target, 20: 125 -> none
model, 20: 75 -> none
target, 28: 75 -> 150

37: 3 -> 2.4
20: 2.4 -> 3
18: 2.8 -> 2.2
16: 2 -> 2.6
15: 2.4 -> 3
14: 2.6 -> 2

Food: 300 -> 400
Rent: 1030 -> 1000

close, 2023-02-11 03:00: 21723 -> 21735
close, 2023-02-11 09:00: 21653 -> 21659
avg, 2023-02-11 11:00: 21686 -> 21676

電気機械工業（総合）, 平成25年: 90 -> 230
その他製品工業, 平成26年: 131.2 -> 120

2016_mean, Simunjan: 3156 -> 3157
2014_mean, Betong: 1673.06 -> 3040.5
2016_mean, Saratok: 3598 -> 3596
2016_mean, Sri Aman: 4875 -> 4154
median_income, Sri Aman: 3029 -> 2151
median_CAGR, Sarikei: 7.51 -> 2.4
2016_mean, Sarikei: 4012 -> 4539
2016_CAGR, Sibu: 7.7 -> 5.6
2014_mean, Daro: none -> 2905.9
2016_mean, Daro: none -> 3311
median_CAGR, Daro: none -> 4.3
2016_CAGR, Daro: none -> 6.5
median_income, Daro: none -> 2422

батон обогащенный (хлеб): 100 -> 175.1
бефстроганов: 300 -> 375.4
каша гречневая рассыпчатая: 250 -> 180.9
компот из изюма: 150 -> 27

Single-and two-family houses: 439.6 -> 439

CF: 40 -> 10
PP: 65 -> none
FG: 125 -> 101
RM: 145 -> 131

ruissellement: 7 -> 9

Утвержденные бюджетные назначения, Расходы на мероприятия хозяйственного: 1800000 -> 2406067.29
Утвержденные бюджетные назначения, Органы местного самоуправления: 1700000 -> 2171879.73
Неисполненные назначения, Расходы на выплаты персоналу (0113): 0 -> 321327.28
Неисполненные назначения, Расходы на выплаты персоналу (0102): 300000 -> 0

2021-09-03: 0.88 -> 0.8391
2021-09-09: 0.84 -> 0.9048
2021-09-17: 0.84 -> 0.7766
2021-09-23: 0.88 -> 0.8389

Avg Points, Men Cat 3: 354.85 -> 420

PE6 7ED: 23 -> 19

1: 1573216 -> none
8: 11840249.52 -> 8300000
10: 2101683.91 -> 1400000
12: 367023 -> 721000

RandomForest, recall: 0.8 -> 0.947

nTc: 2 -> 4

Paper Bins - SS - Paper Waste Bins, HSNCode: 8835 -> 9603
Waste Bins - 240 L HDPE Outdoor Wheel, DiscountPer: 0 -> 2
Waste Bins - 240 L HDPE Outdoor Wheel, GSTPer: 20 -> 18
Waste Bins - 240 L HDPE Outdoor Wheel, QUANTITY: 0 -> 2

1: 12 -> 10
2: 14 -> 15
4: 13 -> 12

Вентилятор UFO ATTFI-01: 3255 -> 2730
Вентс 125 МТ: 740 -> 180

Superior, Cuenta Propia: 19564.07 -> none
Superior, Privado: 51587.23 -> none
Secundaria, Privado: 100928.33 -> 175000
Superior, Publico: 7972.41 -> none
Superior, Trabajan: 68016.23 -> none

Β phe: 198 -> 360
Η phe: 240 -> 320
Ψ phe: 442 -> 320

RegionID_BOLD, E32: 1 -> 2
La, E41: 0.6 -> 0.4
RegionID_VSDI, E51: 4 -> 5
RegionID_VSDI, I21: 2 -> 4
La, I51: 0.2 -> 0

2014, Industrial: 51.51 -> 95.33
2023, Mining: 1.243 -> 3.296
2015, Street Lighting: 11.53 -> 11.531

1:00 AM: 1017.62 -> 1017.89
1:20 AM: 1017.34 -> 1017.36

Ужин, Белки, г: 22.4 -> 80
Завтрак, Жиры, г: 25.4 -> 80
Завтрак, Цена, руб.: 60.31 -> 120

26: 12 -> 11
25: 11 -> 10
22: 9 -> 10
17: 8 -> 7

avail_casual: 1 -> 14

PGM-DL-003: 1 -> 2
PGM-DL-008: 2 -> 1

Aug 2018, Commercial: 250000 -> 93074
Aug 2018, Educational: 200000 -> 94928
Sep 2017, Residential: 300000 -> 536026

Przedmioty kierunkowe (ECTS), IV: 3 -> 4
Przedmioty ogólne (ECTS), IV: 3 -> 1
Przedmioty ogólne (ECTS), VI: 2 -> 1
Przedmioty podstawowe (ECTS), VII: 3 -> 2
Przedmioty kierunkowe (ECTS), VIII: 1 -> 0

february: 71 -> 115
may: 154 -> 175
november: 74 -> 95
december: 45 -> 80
____________________
> _WHAT YOU SHOULD DO_: Could you please copy the lines of the listing above exactly, from its first line through the line bearing "Неисполненные назначения, Расходы на выплаты персоналу (0113): 0", and nothing more?

> _RESPONSE FOR THIS EXERCISE_:
target, 20: 125 -> none
model, 20: 75 -> none
target, 28: 75 -> 150

37: 3 -> 2.4
20: 2.4 -> 3
18: 2.8 -> 2.2
16: 2 -> 2.6
15: 2.4 -> 3
14: 2.6 -> 2

Food: 300 -> 400
Rent: 1030 -> 1000

close, 2023-02-11 03:00: 21723 -> 21735
close, 2023-02-11 09:00: 21653 -> 21659
avg, 2023-02-11 11:00: 21686 -> 21676

電気機械工業（総合）, 平成25年: 90 -> 230
その他製品工業, 平成26年: 131.2 -> 120

2016_mean, Simunjan: 3156 -> 3157
2014_mean, Betong: 1673.06 -> 3040.5
2016_mean, Saratok: 3598 -> 3596
2016_mean, Sri Aman: 4875 -> 4154
median_income, Sri Aman: 3029 -> 2151
median_CAGR, Sarikei: 7.51 -> 2.4
2016_mean, Sarikei: 4012 -> 4539
2016_CAGR, Sibu: 7.7 -> 5.6
2014_mean, Daro: none -> 2905.9
2016_mean, Daro: none -> 3311
median_CAGR, Daro: none -> 4.3
2016_CAGR, Daro: none -> 6.5
median_income, Daro: none -> 2422

батон обогащенный (хлеб): 100 -> 175.1
бефстроганов: 300 -> 375.4
каша гречневая рассыпчатая: 250 -> 180.9
компот из изюма: 150 -> 27

Single-and two-family houses: 439.6 -> 439

CF: 40 -> 10
PP: 65 -> none
FG: 125 -> 101
RM: 145 -> 131

ruissellement: 7 -> 9

Утвержденные бюджетные назначения, Расходы на мероприятия хозяйственного: 1800000 -> 2406067.29
Утвержденные бюджетные назначения, Органы местного самоуправления: 1700000 -> 2171879.73
Неисполненные назначения, Расходы на выплаты персоналу (0113): 0 -> 321327.28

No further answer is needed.